Plaintiff contends that postponing judicial review will impose a hardship because it must immediately begin planning for the possibility that it will be forced to give up its health insurance plan in 2014 (on account of its religious beliefs) and pay government fines. See Opp. at 28 (citing Am. Compl., ¶¶ 3, 76, 92). Costs stemming from Plaintiff's desire to prepare for contingencies are not sufficient, however, to constitute a hardship for purposes of the ripeness inquiry -- particularly when the agency's promises and actions suggest the situation Plaintiff fears may not occur. See Wilmac Corp. v. Bowen, 811 F.2d 809, 813 (3d Cir. 1987); Tennessee Gas Pipeline Co. v. FERC, 736 F.2d 747, 751 (D.C. Cir. 1984) (plaintiff's "planning insecurity" insufficient to establish hardship); Bethlehem Steel Corp. v. EPA, 536 F.2d 156, 162 (7th Cir. 1976) ("[C]laims of uncertainty in [plaintiff's] business and capital planning are not sufficient to warrant [] review of an ongoing administrative process.").

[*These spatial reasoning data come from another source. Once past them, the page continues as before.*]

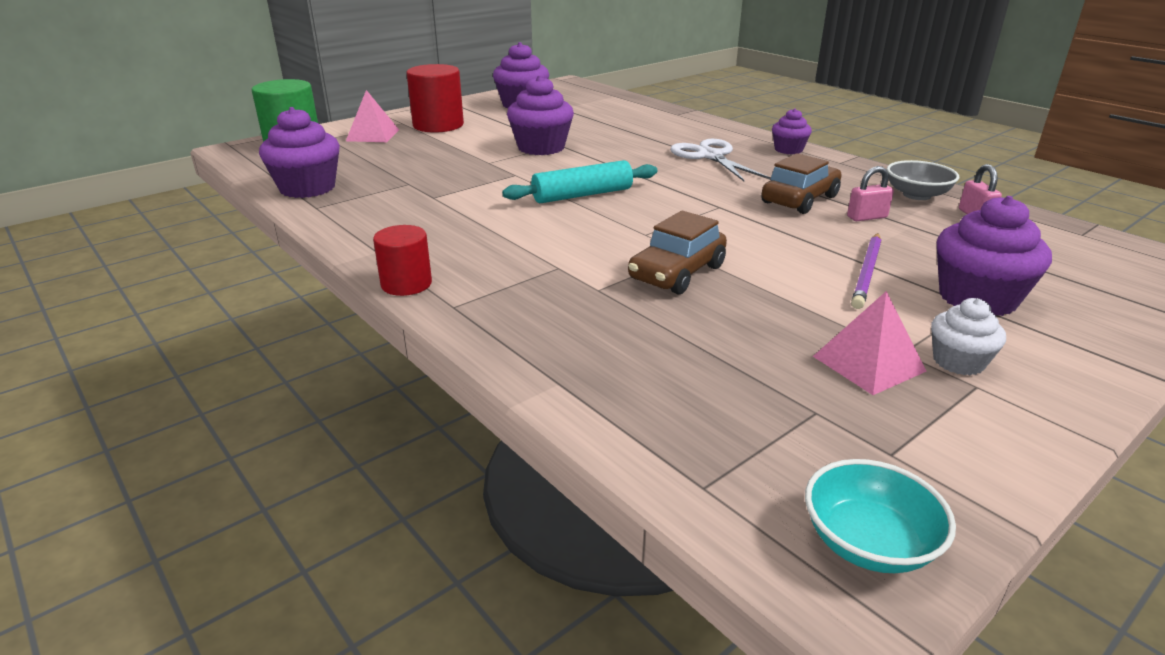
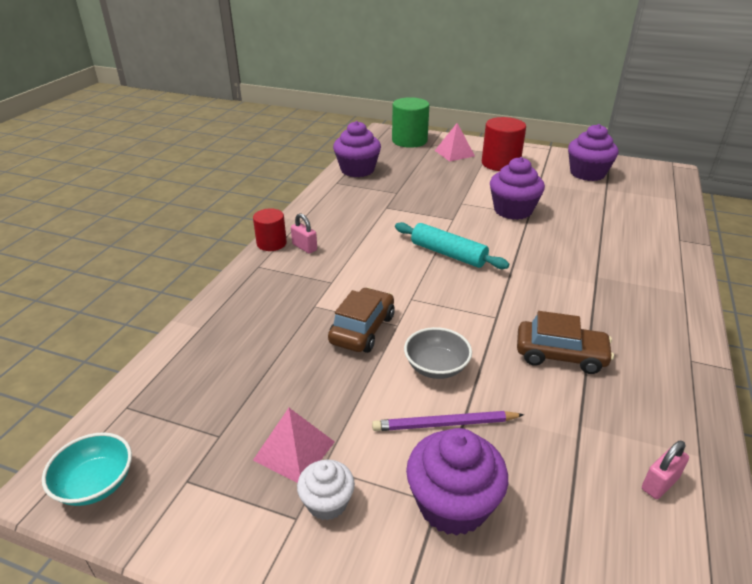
camera: 60 degrees right, 5 degrees up
brown car [628,210,727,294] -> brown car turned 105 degrees clockwise [328,287,395,353]
white scissors [670,139,770,181] -> none
purple cupcake [772,108,812,154] -> none
pink padlock [847,166,894,221] -> pink padlock moved to [291,213,317,254]
grey bowl [887,160,959,200] -> grey bowl moved to [404,327,472,379]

Plaintiff argues, in addition, that a delay in judicial review puts it at risk of third-party lawsuits, which the safe harbor does not bar. See Opp. at 28-29. While that may be true, the theoretical possibility of future hardship arising from the Court's decision to withhold review until the agency's position is settled does not overcome the finding that the case is not yet "fit" for judicial resolution. See Salvation Army v. Dep't of Cmty. Affairs of New Jersey, 919 F.2d 183, 193 (3d Cir. 1990) ("theoretical possibility of a suit against [plaintiff] by a program beneficiary" insufficient to establish jurisdiction).

At the end of the day, the Court offers no opinion on the merits of the current contraception-coverage regulations or any proposed future ones. If Plaintiff is displeased by the ultimate regulations, it may certainly renew its suit at that time. All the Court holds here is that Belmont has no basis to proceed now.


For the foregoing reasons, the Court will issue a contemporaneous Order granting Defendants' Motion to Dismiss.